翁皓愚答道:“在我手上,这颗人头能够鲜活如生地保存个把月,所以这美人幻局嘛,也就只有一月之期。”
郭业昌:“之后呢?”
“之后我要用特殊的方法处理人头,让郭老爷可以永久保留,直到你把它带进棺材里去。”
“你为我做这些,想得到什么回报?”
“我嘛,呵呵,希望郭老爷暂时收留我几天,然后给我找一个大靠山,保护我余生平安,无灾无患。”
“保护你?难道现在有人要对付你?”
“我暗中帮助吕啸颠夫妇夺权,孙敬瞻肯定不会轻易放过我,得罪了他,你说我往后还有安稳的日子么?”
“你想找谁做靠山?”
“沙万凋和他的横陆帮。”
“你倒是很会选,不过你有什么办法,能让沙万凋为了保护你而对抗全丕派?”
“嘿嘿,这就不劳郭老爷费心了。”
“好,那我还是替自己费心吧——这种事,你为何找上我?”
“你是全丕派的金主之一,孙敬瞻必须要给你几分面子,而你同时又跟沙万凋有来往,是他一心想争取过去的人物,你说的话,在他面前很有份量。”

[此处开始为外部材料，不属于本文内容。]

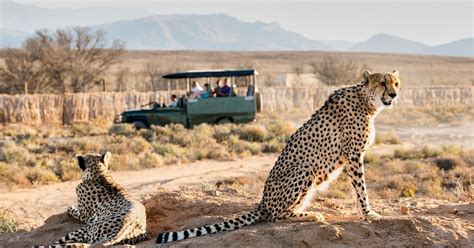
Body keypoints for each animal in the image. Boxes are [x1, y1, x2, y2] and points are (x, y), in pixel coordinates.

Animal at [157, 69, 402, 243]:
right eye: (383, 83)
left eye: (396, 83)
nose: (394, 94)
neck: (367, 101)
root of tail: (263, 202)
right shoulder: (353, 154)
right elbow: (361, 189)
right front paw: (368, 214)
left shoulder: (353, 156)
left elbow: (357, 189)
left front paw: (365, 213)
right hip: (305, 168)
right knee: (276, 215)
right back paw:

“翁门主果然打得一手好算盘,不愧与吾辈是同道中人。”
“郭老爷这么说,是答应了?”
“答不答应,还要看今晚你这美人幻局的效果如何。”
“今晚?我可听说郭老爷从不在夜间办事。”
“凡事总有例外。”郭业昌注视匣中美人头,眼里不知是脉脉深情,还是冷酷无情,“为了她,我已经不是第一次破例了。”
“郭老爷对她痴心一片,天地可鉴,想必她在九泉之下,也会感动不已。”翁皓愚脸上,谄笑浮现,“不过情爱之事,可以滋润心田,也可耗损元精。接下来的一个月,郭老爷还要有所节制才好。”
“哈哈,你是怕我出了意外,不能替你找好大靠山么?”郭业昌慷慨豪迈,仿佛年轻二十岁,“放心吧,我这几十年攒下的本钱,足够我挥霍半把年!”
翁皓愚:“郭老爷老而弥坚,绝非旁人所能想像,是我多虑了。”
“听说翁门主几十年不近女色,这也绝非郭某所能想像。”郭业昌好奇心大起,“不知这里面到底有何缘由?”
“个中缘由,并无其他。”翁皓愚冷冷一笑,一扫谄媚之色,之前的低声下气转眼变为高高在上:
“只因世上千万人在我眼里,无论男女,无论美丑,都不过是包裹着欲望的一副副皮囊而已,我的乐趣,就是探究上天在这副皮囊之下埋藏的种种秘密,掌握它们,借助它们,取代上天操纵着这些皮囊,做出种种妙趣横生、惊世骇俗之举——”
郭业昌脸一黑,打断道:“原来人生苦短、及时行乐这样的话,你是说给别人听的。”
“不错,我是说给别人听的,包括郭老爷您。”翁皓愚坦然道,“不过就算我不说给你们听,你们自己也一定会这么做,不是么?”
郭业昌瞪了对方一眼,昂首大笑。
笑声之中,道不尽的感慨万千,说不尽的豁达通透。
翁皓愚心里一块石头落地,同样开怀大笑起来。
……
隆皋濒海,离城往东十多里,驻足举目,便可望见烟波浩渺、水天一色的大海。
今日的天气,重云收,冷雨歇,一扫往日阴霾,是个暖阳普照的大晴天,此时的海天胜景,更是令人心旷神怡。
雷醒我身靠巨石,面朝大海。
他的心情,说不上不好,也说不上很好,似乎内心深处,仍有暖阳照射不到的地方,一层薄薄的阴郁之气,都透到脸上来。
“雷大侦探,无头怪案已经破了,你还有什么不开心?”盛欢宜站在旁边,手按佩剑,亭亭玉立,在海风吹拂下,明眸善睐,清妙飒爽。
此时此地,在这最好的年纪,她仿佛精灵的化身,来自大海,殊别人间。